Not necessarily. Munich Re's monitoring data through 2023 shows that well-designed accelerated underwriting programs, including those using biometric inputs, have generally produced mortality outcomes within acceptable ranges. The results depend heavily on program design, particularly how the data waterfall is structured and where biometric data sits in the triage sequence. Poorly designed programs with insufficient knockout criteria can produce adverse results regardless of data quality.
How do reinsurers price treaties for biometric-only cohorts?
Most reinsurers use experience-rated treaties with mortality corridors for biometric programs. The initial pricing assumes a loading of 5-15% above standard accelerated underwriting rates, with provisions for adjustment based on actual observed mortality. Some treaties include profit-sharing arrangements where the ceding carrier benefits if mortality comes in better than the loaded assumption, creating an incentive alignment between the carrier and reinsurer.
Can actuarial models validate biometric measurements without lab comparisons?

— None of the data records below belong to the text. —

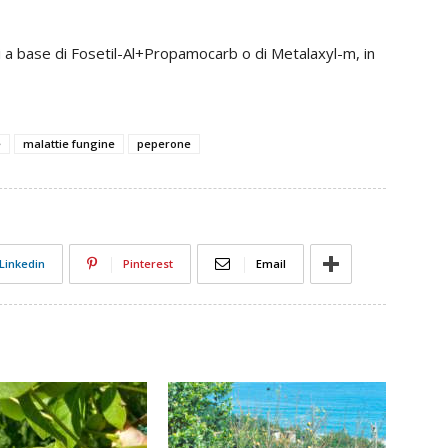
 a base di Fosetil-Al+Propamocarb o di Metalaxyl-m, in
e
malattie fungine
peperone
Linkedin
Pinterest
Email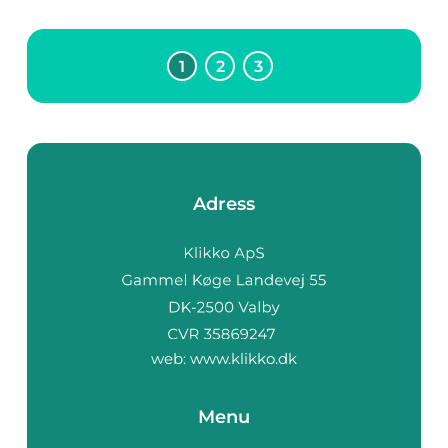
1
2
3
Adress
web:
www.klikko.dk
Menu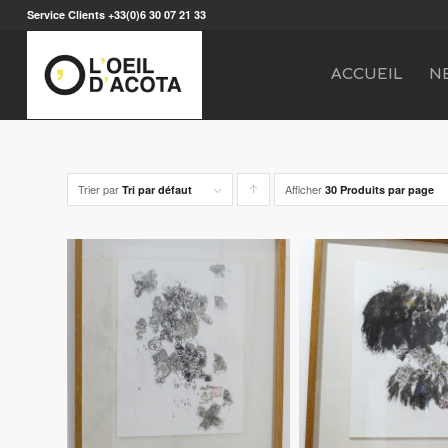
Service Clients +33(0)6 30 07 21 33
ACCUEIL
N
Trier par
Afficher
Cliquer
Tri par défaut
30 Produits par page
pour
trier
les
produits
en
ordre
ascendant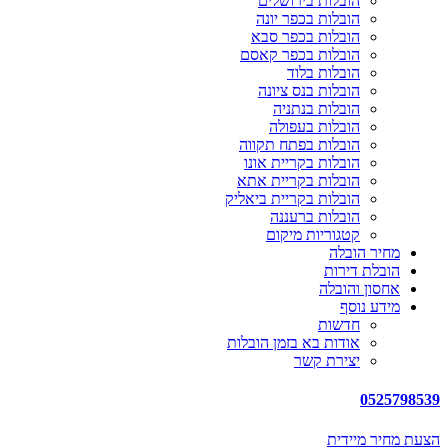
הובלות בירושלים
הובלות בכפר יונה
הובלות בכפר סבא
הובלות בכפר קאסם
הובלות בלוד
הובלות בנס ציונה
הובלות בנתניה
הובלות בעפולה
הובלות בפתח תקווה
הובלות בקריית אונו
הובלות בקריית אתא
הובלות בקריית ביאליק
הובלות ברעננה
קטגוריות מיקום
מחיר הובלה
הובלת דירות
אחסון והובלה
מידע נוסף
חדשות
אודות בא בזמן הובלות
יצירת קשר
0525798539
הצעת מחיר מיידית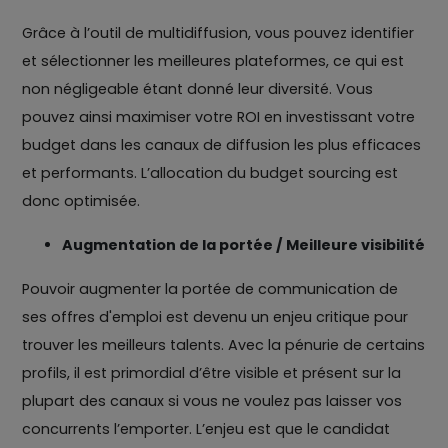
Grâce à l’outil de multidiffusion, vous pouvez identifier
et sélectionner les meilleures plateformes, ce qui est
non négligeable étant donné leur diversité. Vous
pouvez ainsi maximiser votre ROI en investissant votre
budget dans les canaux de diffusion les plus efficaces
et performants. L’allocation du budget sourcing est
donc optimisée.
Augmentation de la portée / Meilleure visibilité
Pouvoir augmenter la portée de communication de
ses offres d'emploi est devenu un enjeu critique pour
trouver les meilleurs talents. Avec la pénurie de certains
profils, il est primordial d’être visible et présent sur la
plupart des canaux si vous ne voulez pas laisser vos
concurrents l’emporter. L’enjeu est que le candidat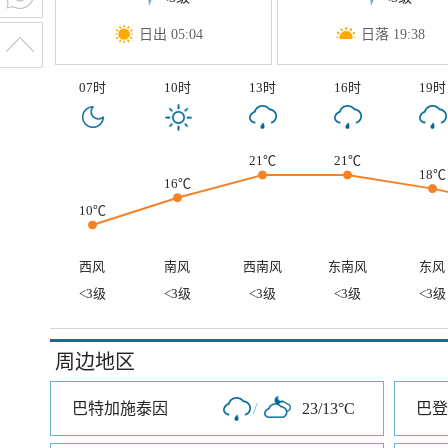
日出 05:04
日落 19:38
07时
10时
13时
16时
19时
21℃
21℃
18℃
16℃
10℃
西风
南风
西南风
东南风
东风
<3级
<3级
<3级
<3级
<3级
周边地区
巴特加施泰因
/
23/13°C
巴登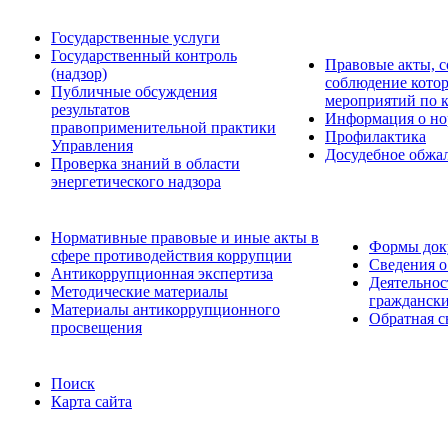
Государственные услуги
Государственный контроль
Правовые акты, с
(надзор)
соблюдение кото
Публичные обсуждения
мероприятий по 
результатов
Информация о но
правоприменительной практики
Профилактика
Управления
Досудебное обжа
Проверка знаний в области
энергетического надзора
Нормативные правовые и иные акты в
Формы доку
сфере противодействия коррупции
Сведения о
Антикоррупционная экспертиза
Деятельнос
Методические материалы
граждански
Материалы антикоррупционного
Обратная с
просвещения
Поиск
Карта сайта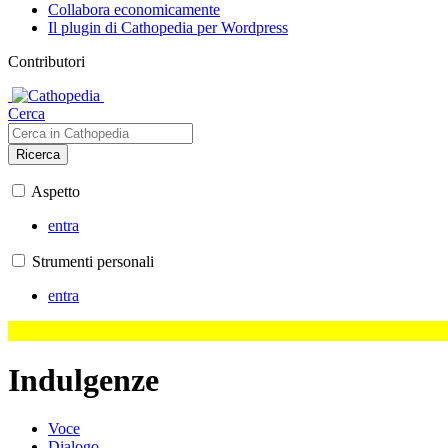
Collabora economicamente
Il plugin di Cathopedia per Wordpress
Contributori
Cerca
Ricerca
Aspetto
entra
Strumenti personali
entra
Indulgenze
Voce
Dialogo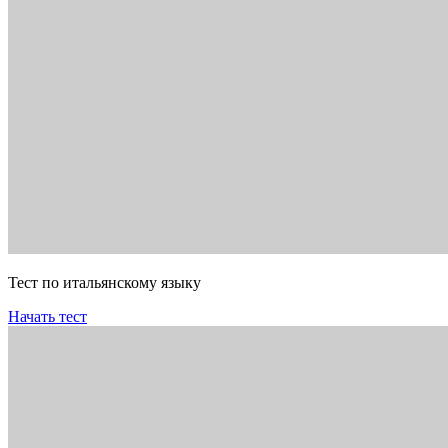
Тест по итальянскому языку
Начать тест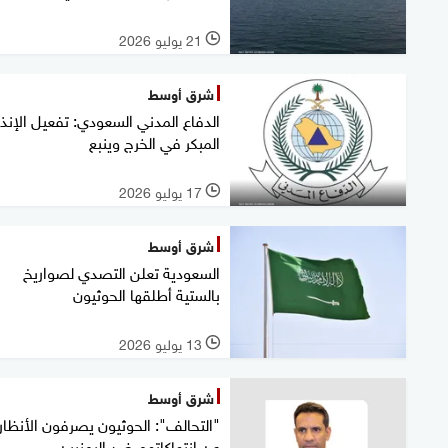
21 يوليو 2026
l
شرق أوسط
الدفاع المدني السعودي: تفعيل الإنذا
المبكر في الخرج وينبع
17 يوليو 2026
l
شرق أوسط
السعودية تعلن التصدي لصواريخ
بالستية أطلقها الحوثيون
13 يوليو 2026
l
شرق أوسط
"التحالف": الحوثيون يصرفون الأنظار
عن انتهاكاتهم ضد اليمنيين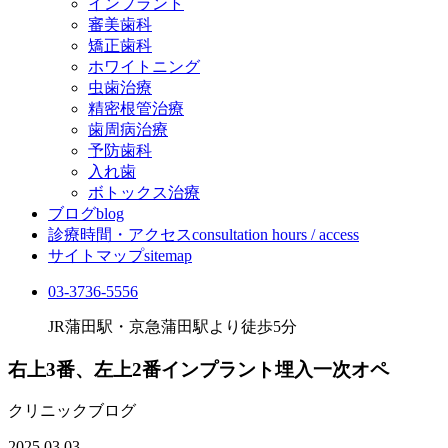
インプラント
審美歯科
矯正歯科
ホワイトニング
虫歯治療
精密根管治療
歯周病治療
予防歯科
入れ歯
ボトックス治療
ブログ
blog
診療時間・アクセス
consultation hours / access
サイトマップ
sitemap
03-3736-5556
JR蒲田駅・京急蒲田駅より徒歩5分
右上3番、左上2番インプラント埋入一次オペ
クリニックブログ
2025.03.03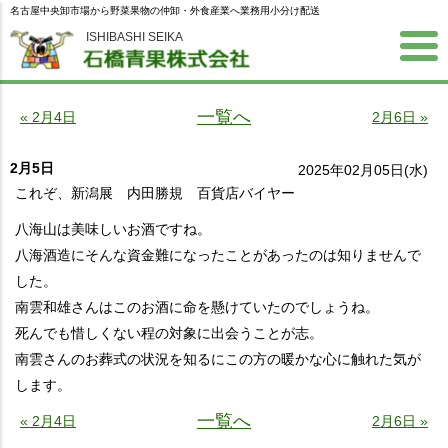
名古屋中央卸市場から野菜果物の仲卸・外食産業へ業務用小分け配送
ISHIBASHI SEIKA
一覧へ
« 2月4日
2月6日 »
2月5日
2025年02月05日(水)
これぞ、新潟展 内田勝規 百貨店バイヤー
八海山は美味しいお酒ですね。
八海酒造にそんな資金難になったことがあったのは知りませんで
した。
南雲和雄さんはこのお酒に命を懸けていたのでしょうね。
死んでも惜しくない程の対象に出会うことが志。
南雲さんのお葬式の状況を知るにこの方の暖かな心に触れた気が
します。
一覧へ
« 2月4日
2月6日 »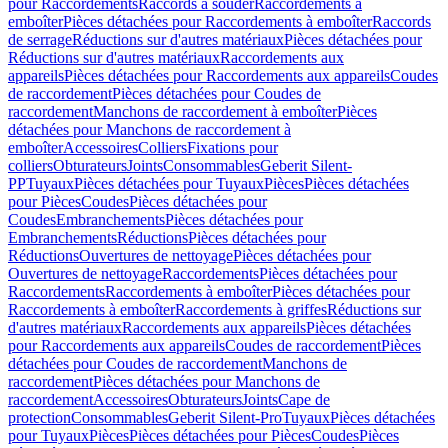
pour Raccordements
Raccords à souder
Raccordements à
emboîter
Pièces détachées pour Raccordements à emboîter
Raccords
de serrage
Réductions sur d'autres matériaux
Pièces détachées pour
Réductions sur d'autres matériaux
Raccordements aux
appareils
Pièces détachées pour Raccordements aux appareils
Coudes
de raccordement
Pièces détachées pour Coudes de
raccordement
Manchons de raccordement à emboîter
Pièces
détachées pour Manchons de raccordement à
emboîter
Accessoires
Colliers
Fixations pour
colliers
Obturateurs
Joints
Consommables
Geberit Silent-
PP
Tuyaux
Pièces détachées pour Tuyaux
Pièces
Pièces détachées
pour Pièces
Coudes
Pièces détachées pour
Coudes
Embranchements
Pièces détachées pour
Embranchements
Réductions
Pièces détachées pour
Réductions
Ouvertures de nettoyage
Pièces détachées pour
Ouvertures de nettoyage
Raccordements
Pièces détachées pour
Raccordements
Raccordements à emboîter
Pièces détachées pour
Raccordements à emboîter
Raccordements à griffes
Réductions sur
d'autres matériaux
Raccordements aux appareils
Pièces détachées
pour Raccordements aux appareils
Coudes de raccordement
Pièces
détachées pour Coudes de raccordement
Manchons de
raccordement
Pièces détachées pour Manchons de
raccordement
Accessoires
Obturateurs
Joints
Cape de
protection
Consommables
Geberit Silent-Pro
Tuyaux
Pièces détachées
pour Tuyaux
Pièces
Pièces détachées pour Pièces
Coudes
Pièces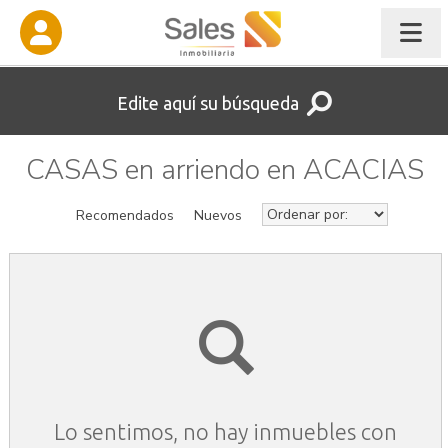
Edite aquí su búsqueda
CASAS en arriendo en ACACIAS
Recomendados
Nuevos
Lo sentimos, no hay inmuebles con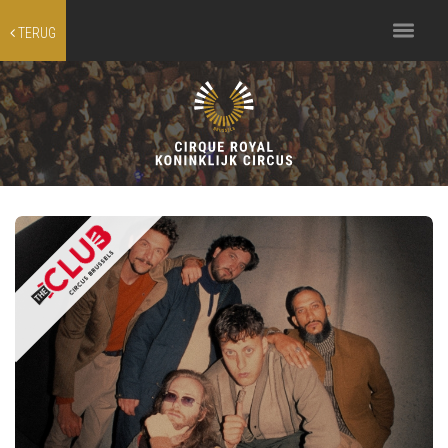
Toggle
TERUG
navigation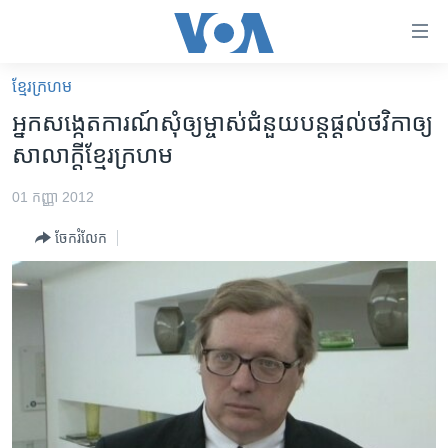
ភ្ជាប់​
ទៅ​
គេហទំព័រ​
ខ្មែរ​ក្រហម
កម្ពុជា
ទាក់ទង
អ្នកសង្កេត​ការណ៍​សុំ​ឲ្យ​ម្ចាស់​ជំនួយ​បន្ត​ផ្តល់​ថវិកា​ឲ្យ​
រំលង​
អន្តរជាតិ
សាលាក្តី​ខ្មែរក្រហម
និង​
អាមេរិក
ចូល​
01 កញ្ញា 2012
ទៅ​​
ចិន
ទំព័រ​
ចែករំលែក
ហេឡូវីអូអេ
ព័ត៌មាន​​
តែ​
កម្ពុជាច្នៃប្រតិដ្ឋ
ម្តង
ព្រឹត្តិការណ៍ព័ត៌មាន
រំលង​
និង​
ទូរទស្សន៍ / វីដេអូ​
ចូល​
វិទ្យុ / ផតខាសថ៍
ទៅ​
ទំព័រ​
កម្មវិធីទាំងអស់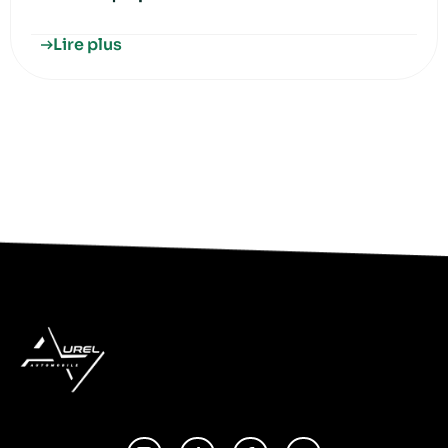
Lire plus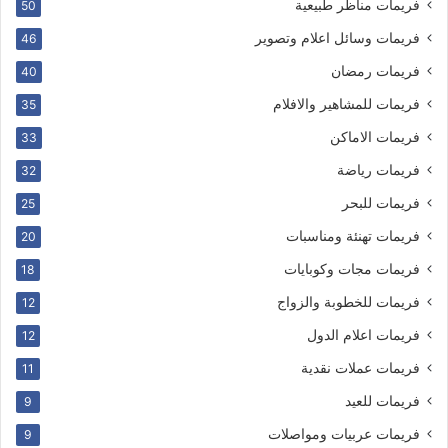
فريمات مناظر طبيعية
50
فريمات وسائل اعلام وتصوير
46
فريمات رمضان
40
فريمات للمشاهير والافلام
35
فريمات الاماكن
33
فريمات رياضة
32
فريمات للبحر
25
فريمات تهنئة ومناسبات
20
فريمات مجات وكوبايات
18
فريمات للخطوبة والزواج
12
فريمات اعلام الدول
12
فريمات عملات نقدية
11
فريمات للعيد
9
فريمات عربيات ومواصلات
9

Not entirely, at least not yet. Shadow studies comparing biometric predictions against traditional lab-based classifications remain the primary validation method. The actuarial standard of practice requires that pricing assumptions be supportable by credible evidence, and for biometric data, that evidence currently comes from demonstrating concordance with traditional measurements. As biometric-specific mortality databases grow, direct validation against claims experience will become increasingly viable.